======== Extracted entries

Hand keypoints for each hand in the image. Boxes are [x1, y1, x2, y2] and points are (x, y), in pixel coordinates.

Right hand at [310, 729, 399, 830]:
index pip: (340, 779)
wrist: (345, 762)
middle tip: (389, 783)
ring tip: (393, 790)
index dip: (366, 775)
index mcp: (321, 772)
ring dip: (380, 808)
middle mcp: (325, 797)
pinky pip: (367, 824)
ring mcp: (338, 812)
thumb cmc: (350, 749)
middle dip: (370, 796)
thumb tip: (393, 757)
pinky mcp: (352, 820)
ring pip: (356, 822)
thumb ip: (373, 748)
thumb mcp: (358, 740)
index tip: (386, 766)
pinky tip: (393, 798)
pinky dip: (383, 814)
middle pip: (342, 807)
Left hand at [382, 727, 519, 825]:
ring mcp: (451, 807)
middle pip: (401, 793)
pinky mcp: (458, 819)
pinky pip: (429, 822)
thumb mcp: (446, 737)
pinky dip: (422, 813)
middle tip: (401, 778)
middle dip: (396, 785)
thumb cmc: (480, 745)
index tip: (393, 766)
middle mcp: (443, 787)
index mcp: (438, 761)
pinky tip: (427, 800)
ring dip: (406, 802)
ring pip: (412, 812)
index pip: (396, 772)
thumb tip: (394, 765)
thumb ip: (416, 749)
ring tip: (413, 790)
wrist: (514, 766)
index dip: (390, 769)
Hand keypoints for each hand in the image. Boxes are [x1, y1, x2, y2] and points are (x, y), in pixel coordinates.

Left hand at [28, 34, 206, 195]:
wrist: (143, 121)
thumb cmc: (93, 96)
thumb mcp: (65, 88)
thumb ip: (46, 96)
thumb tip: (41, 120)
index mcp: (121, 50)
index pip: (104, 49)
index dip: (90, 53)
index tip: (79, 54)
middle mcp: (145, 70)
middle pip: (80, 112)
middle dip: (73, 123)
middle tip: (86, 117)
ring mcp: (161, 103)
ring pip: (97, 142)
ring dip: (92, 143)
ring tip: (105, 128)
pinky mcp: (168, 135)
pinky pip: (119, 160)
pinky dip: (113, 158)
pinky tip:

================
======== Extracted entries

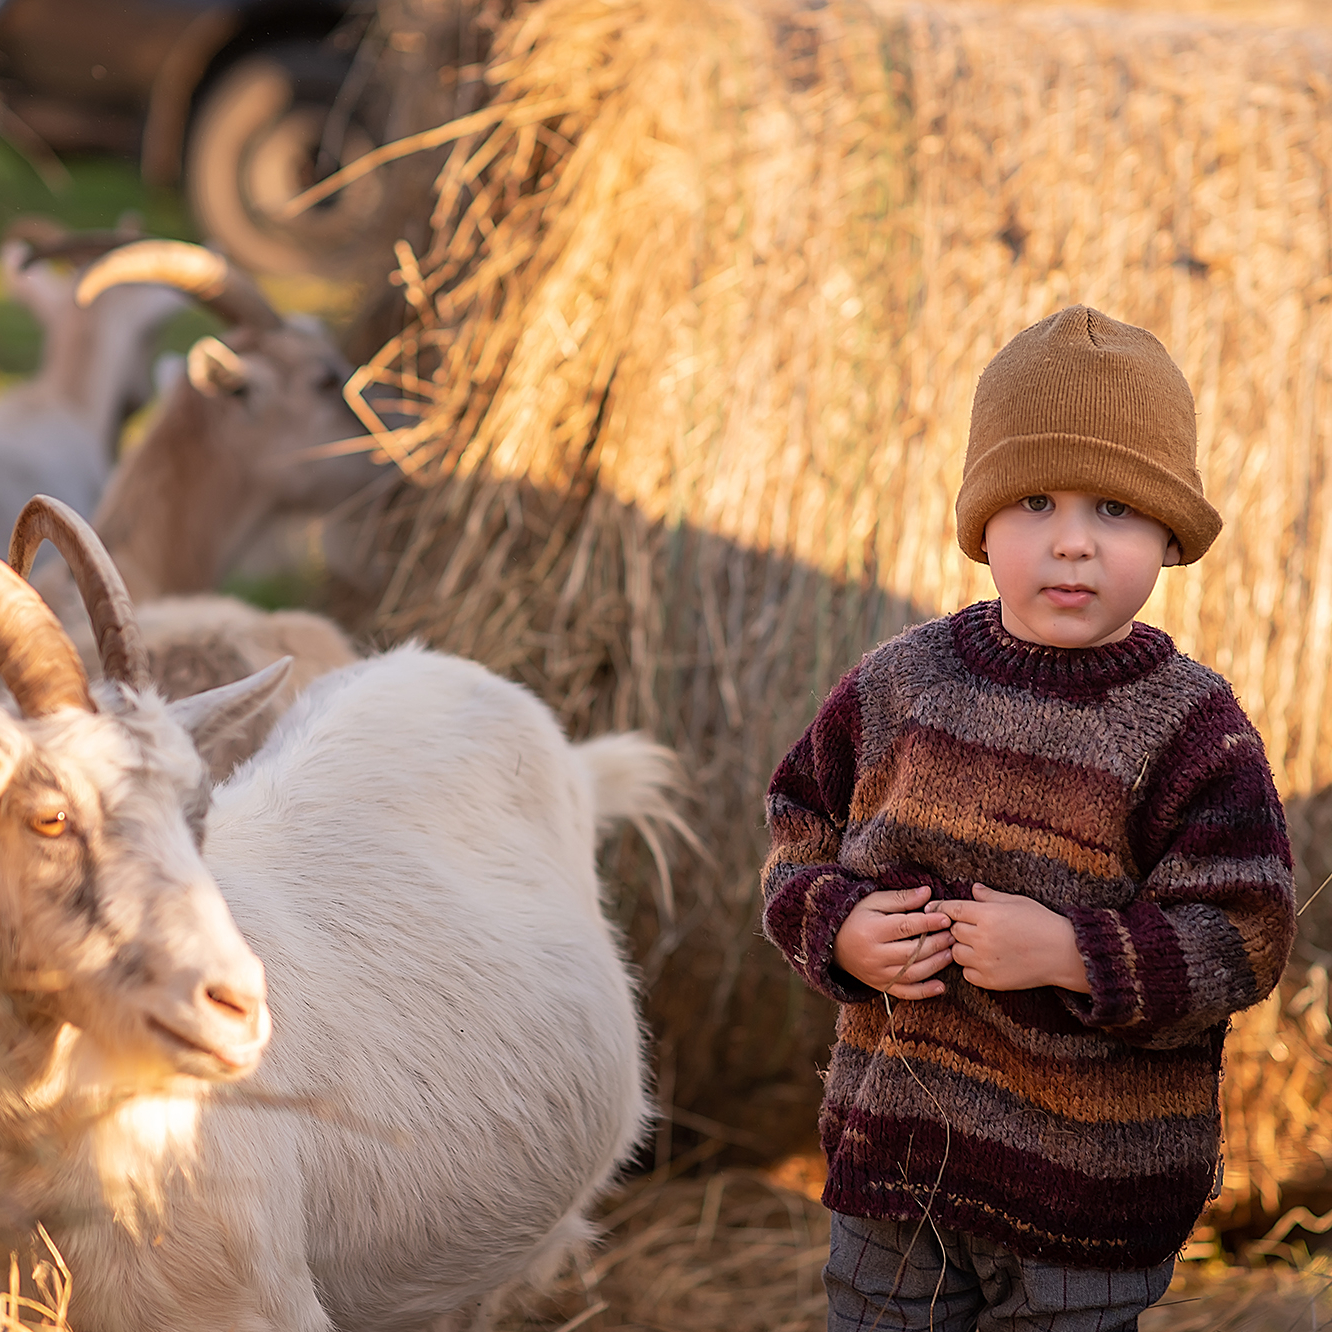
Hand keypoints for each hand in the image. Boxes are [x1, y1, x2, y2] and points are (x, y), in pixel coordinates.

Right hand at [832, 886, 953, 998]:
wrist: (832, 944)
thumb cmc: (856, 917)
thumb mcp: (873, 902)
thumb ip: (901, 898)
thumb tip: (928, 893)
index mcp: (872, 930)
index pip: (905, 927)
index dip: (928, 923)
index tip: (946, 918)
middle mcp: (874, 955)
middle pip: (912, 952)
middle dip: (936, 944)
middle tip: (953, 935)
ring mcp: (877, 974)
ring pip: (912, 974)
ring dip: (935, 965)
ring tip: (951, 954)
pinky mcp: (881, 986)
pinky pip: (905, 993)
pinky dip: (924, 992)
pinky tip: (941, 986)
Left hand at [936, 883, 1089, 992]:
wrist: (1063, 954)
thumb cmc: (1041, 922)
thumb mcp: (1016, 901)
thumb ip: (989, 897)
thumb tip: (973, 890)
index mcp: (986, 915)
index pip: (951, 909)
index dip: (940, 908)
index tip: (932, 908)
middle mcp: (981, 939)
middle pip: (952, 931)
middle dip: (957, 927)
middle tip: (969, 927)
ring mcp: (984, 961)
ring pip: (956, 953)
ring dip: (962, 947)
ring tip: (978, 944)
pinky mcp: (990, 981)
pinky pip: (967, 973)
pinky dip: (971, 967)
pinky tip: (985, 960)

================

- [Assigned task]:
All that is needed is the exact run of lines above from the line containing "thumb mcp: (65, 88)" through the line containing "pinky dip: (113, 158)", both of them included.

- [Task output]:
thumb mcp: (65, 88)
thumb ip: (46, 96)
thumb tip: (41, 120)
index mcp: (121, 50)
index pip: (104, 49)
index dip: (90, 53)
index tip: (79, 54)
middle mcp: (145, 70)
middle pip: (80, 112)
middle dip: (73, 123)
middle tip: (86, 117)
ring mcp: (161, 103)
ring pip: (97, 142)
ring dip: (92, 143)
ring tip: (105, 128)
pinky mcp: (168, 135)
pinky pip: (119, 160)
pinky dip: (113, 158)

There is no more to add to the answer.